Lydia Ko nearly made an albatross on the first playoff hole en route to her first victory in nearly two years. Is it fair to expect the former World No. 1 to return to the top of the women's game?

I have a few thoughts on this. The first is that it's absolutely insane that people are talking about Ko needing a career "resurgence." She is 21 years old. She has 16 LPGA Tour wins. For comparison, Rory McIlroy has 14 PGA Tour wins, Jordan Spieth has 11, and Jason Day has 11. Annika Sorenstam didn't win her first LPGA event until she was 24. Tiger Woods had only six wins before he turned 22. Ko is still on an absolutely unprecedented pace, and anyone who wrote her off after a short period of personal and professional growing pains was a prisoner of the moment. 

Even the absolute best players in history suffer through dry spells. Woods won just once in 2004. McIlroy didn't win at all in 2017. It's virtually impossible to avoid periods where your game feels out of sorts. In the truest use of the phrase, it happens to the best of 'em. 

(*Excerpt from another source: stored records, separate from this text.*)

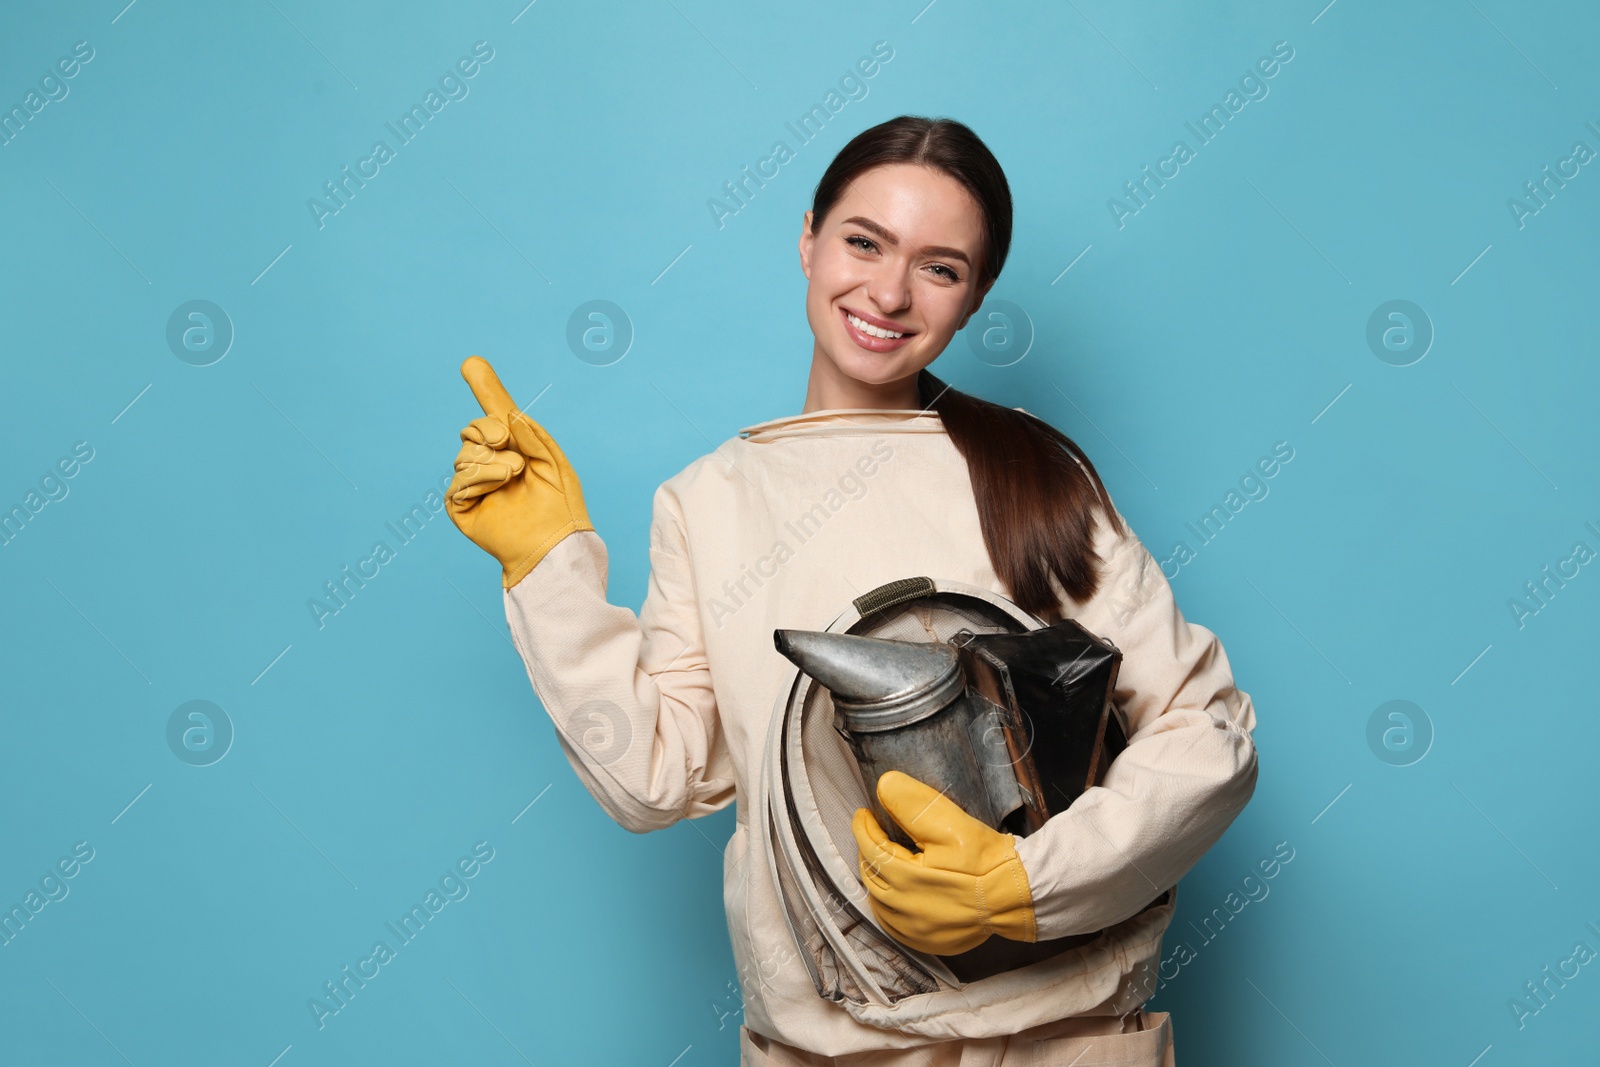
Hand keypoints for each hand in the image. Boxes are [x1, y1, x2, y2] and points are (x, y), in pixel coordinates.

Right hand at [445, 356, 592, 588]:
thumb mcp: (549, 458)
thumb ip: (526, 430)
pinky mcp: (462, 505)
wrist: (555, 543)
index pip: (494, 416)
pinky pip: (459, 479)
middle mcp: (491, 464)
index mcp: (514, 450)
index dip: (484, 390)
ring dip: (489, 458)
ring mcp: (474, 485)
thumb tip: (505, 410)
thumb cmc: (559, 504)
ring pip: (464, 453)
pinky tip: (500, 483)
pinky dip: (480, 475)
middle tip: (506, 440)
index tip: (471, 364)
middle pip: (472, 429)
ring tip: (514, 474)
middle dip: (486, 428)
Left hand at [851, 770, 1037, 955]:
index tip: (865, 813)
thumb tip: (885, 786)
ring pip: (877, 902)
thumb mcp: (950, 823)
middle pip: (870, 874)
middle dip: (868, 850)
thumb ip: (913, 804)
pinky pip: (893, 926)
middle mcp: (903, 908)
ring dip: (875, 879)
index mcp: (904, 878)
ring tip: (882, 861)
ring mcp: (914, 930)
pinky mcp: (926, 942)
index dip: (863, 826)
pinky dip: (887, 908)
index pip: (870, 847)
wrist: (1015, 894)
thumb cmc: (983, 860)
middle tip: (873, 833)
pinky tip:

Ko seems to have finally found some stability with new swing coach Ted Oh just as her relationship with her former coach, the legendary David Leadbetter, gets messier and messier. She's spoken about wanting to play more by feel and lessening her dependence on mechanics, which sounds like a solid strategy. And she hasn't lost her propensity for the big moment—the shot she hit to win on 18 is one of the shots of the year on any tour, anywhere. 

Ko obviously is a supreme talent, and if she gets back to where she feels comfortable with her swing, she will reclaim her place as the women's game's biggest star. 

There has been talk of a combined PGA-LPGA team event, with PGA Tour commissioner Jay Monahan saying on Sunday that it's only a "matter of time" before one finds its way on the schedule. This is objectively a good thing, right?

Absolutely, positively, yes, and it's pretty surprising that one isn't on the schedule right now. I mean, tennis has mixed doubles at every Grand Slam...

I actually wouldn't be surprised if we see a PGA-LPGA event as early as next season. The Tour is set to officially release next year's schedule at the PLAYERS in a couple weeks. A number of notable changes have already been announced—the Players moving to March, the Valero Texas Open replacing Houston as the pre-Masters tournament and the WGC-Bridgestone becoming the WGC-FedEx St. Jude Classic in Memphis to name a few—and both tours would benefit significantly from sharing the stage for one week.

There's been some chatter that the event could end up being a joint Tournament of Champions, as the LPGA announced its intention to have its own winners-only tournament at the beginning of the season. No matter the venue, this is something we're going to see sooner rather than later.